▶ **What the exercise asks**
Reproduce, without alteration, every line of the data; exclude the images.
***** Data
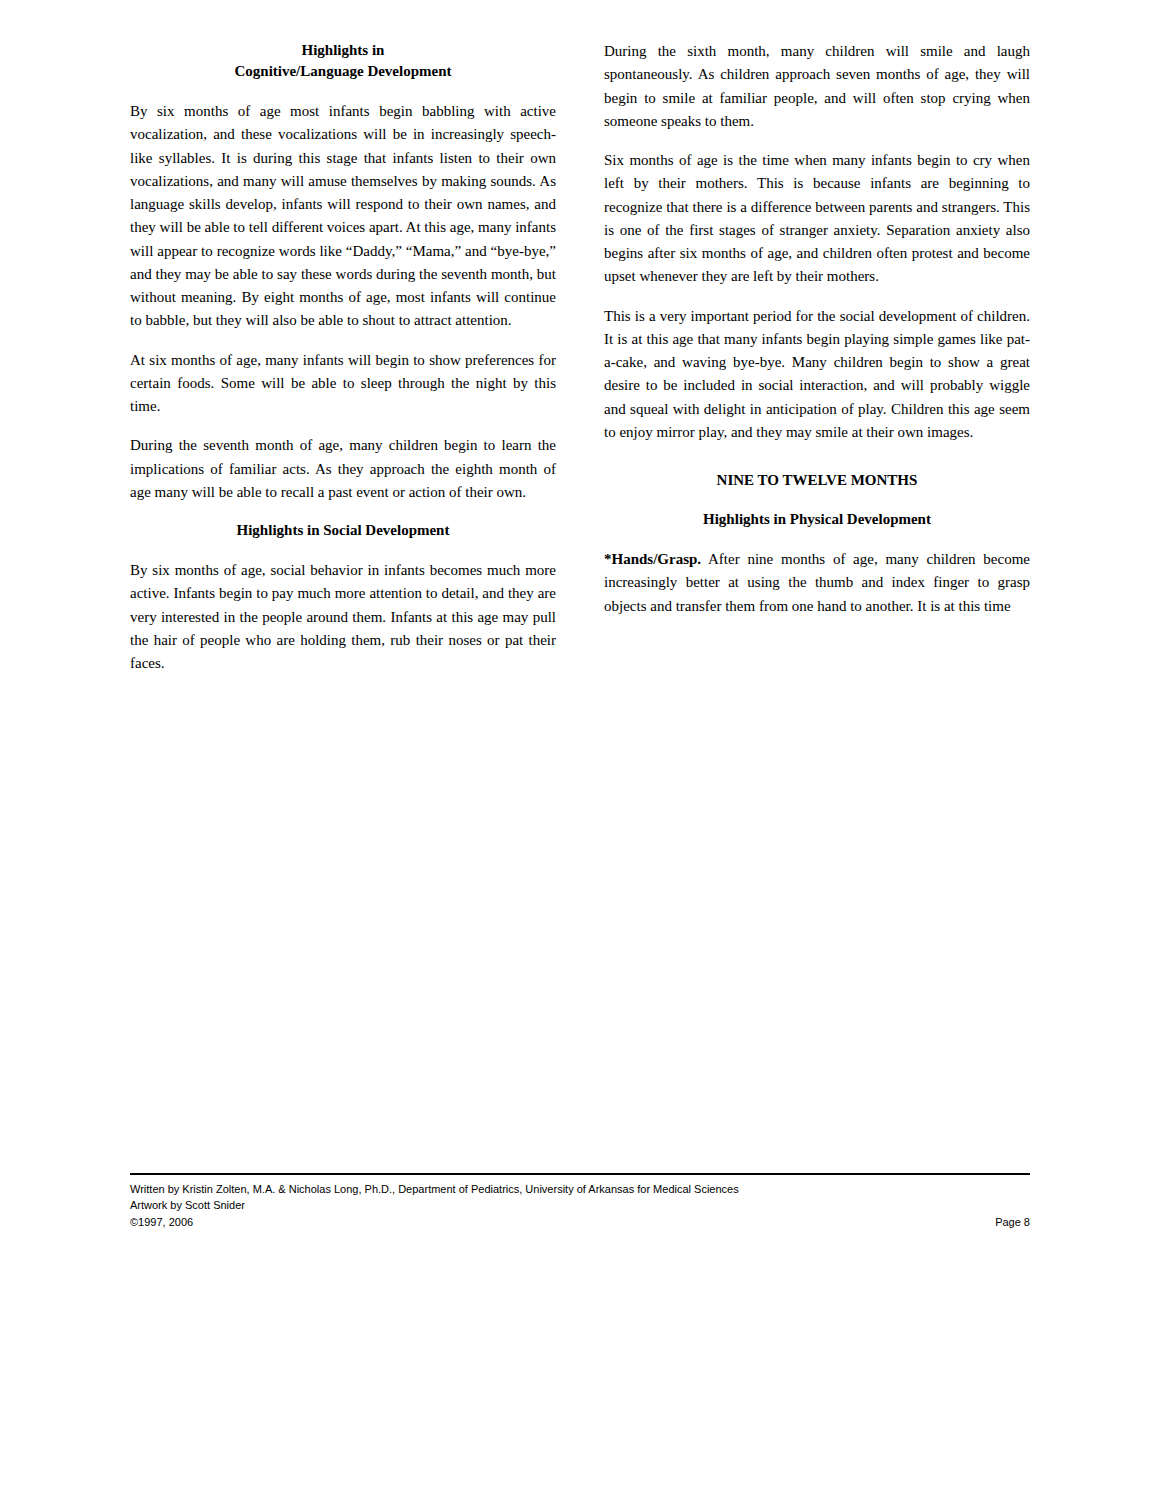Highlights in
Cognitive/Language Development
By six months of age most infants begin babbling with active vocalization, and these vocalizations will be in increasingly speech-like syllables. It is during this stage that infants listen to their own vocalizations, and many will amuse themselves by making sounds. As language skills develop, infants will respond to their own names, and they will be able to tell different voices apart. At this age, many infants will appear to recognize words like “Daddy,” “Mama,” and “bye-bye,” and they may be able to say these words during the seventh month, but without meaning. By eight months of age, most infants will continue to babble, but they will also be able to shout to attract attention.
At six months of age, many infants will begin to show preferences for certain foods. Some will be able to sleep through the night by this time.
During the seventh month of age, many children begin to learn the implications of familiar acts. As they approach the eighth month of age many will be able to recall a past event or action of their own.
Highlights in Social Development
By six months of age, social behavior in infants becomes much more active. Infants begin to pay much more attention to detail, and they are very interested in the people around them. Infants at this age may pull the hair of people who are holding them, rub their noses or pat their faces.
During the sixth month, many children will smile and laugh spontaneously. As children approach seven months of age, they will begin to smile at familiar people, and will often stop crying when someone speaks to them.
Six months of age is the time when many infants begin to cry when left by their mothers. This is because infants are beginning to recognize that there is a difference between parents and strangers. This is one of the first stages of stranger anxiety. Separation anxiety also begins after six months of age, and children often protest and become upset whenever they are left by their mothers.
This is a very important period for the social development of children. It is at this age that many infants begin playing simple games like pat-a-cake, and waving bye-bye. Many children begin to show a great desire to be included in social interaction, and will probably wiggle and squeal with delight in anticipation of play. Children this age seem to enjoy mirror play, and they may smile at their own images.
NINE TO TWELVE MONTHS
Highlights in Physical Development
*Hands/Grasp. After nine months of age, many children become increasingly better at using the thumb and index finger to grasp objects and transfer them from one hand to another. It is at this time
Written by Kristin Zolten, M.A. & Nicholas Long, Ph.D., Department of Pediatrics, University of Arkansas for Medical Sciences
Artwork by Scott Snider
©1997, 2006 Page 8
**********
▶ **Answer box**
Highlights in
Cognitive/Language Development
By six months of age most infants begin babbling with active vocalization, and these vocalizations will be in increasingly speech-like syllables. It is during this stage that infants listen to their own vocalizations, and many will amuse themselves by making sounds. As language skills develop, infants will respond to their own names, and they will be able to tell different voices apart. At this age, many infants will appear to recognize words like “Daddy,” “Mama,” and “bye-bye,” and they may be able to say these words during the seventh month, but without meaning. By eight months of age, most infants will continue to babble, but they will also be able to shout to attract attention.
At six months of age, many infants will begin to show preferences for certain foods. Some will be able to sleep through the night by this time.
During the seventh month of age, many children begin to learn the implications of familiar acts. As they approach the eighth month of age many will be able to recall a past event or action of their own.
Highlights in Social Development
By six months of age, social behavior in infants becomes much more active. Infants begin to pay much more attention to detail, and they are very interested in the people around them. Infants at this age may pull the hair of people who are holding them, rub their noses or pat their faces.
During the sixth month, many children will smile and laugh spontaneously. As children approach seven months of age, they will begin to smile at familiar people, and will often stop crying when someone speaks to them.
Six months of age is the time when many infants begin to cry when left by their mothers. This is because infants are beginning to recognize that there is a difference between parents and strangers. This is one of the first stages of stranger anxiety. Separation anxiety also begins after six months of age, and children often protest and become upset whenever they are left by their mothers.
This is a very important period for the social development of children. It is at this age that many infants begin playing simple games like pat-a-cake, and waving bye-bye. Many children begin to show a great desire to be included in social interaction, and will probably wiggle and squeal with delight in anticipation of play. Children this age seem to enjoy mirror play, and they may smile at their own images.
NINE TO TWELVE MONTHS
Highlights in Physical Development
*Hands/Grasp. After nine months of age, many children become increasingly better at using the thumb and index finger to grasp objects and transfer them from one hand to another. It is at this time
Written by Kristin Zolten, M.A. & Nicholas Long, Ph.D., Department of Pediatrics, University of Arkansas for Medical Sciences
Artwork by Scott Snider
©1997, 2006 Page 8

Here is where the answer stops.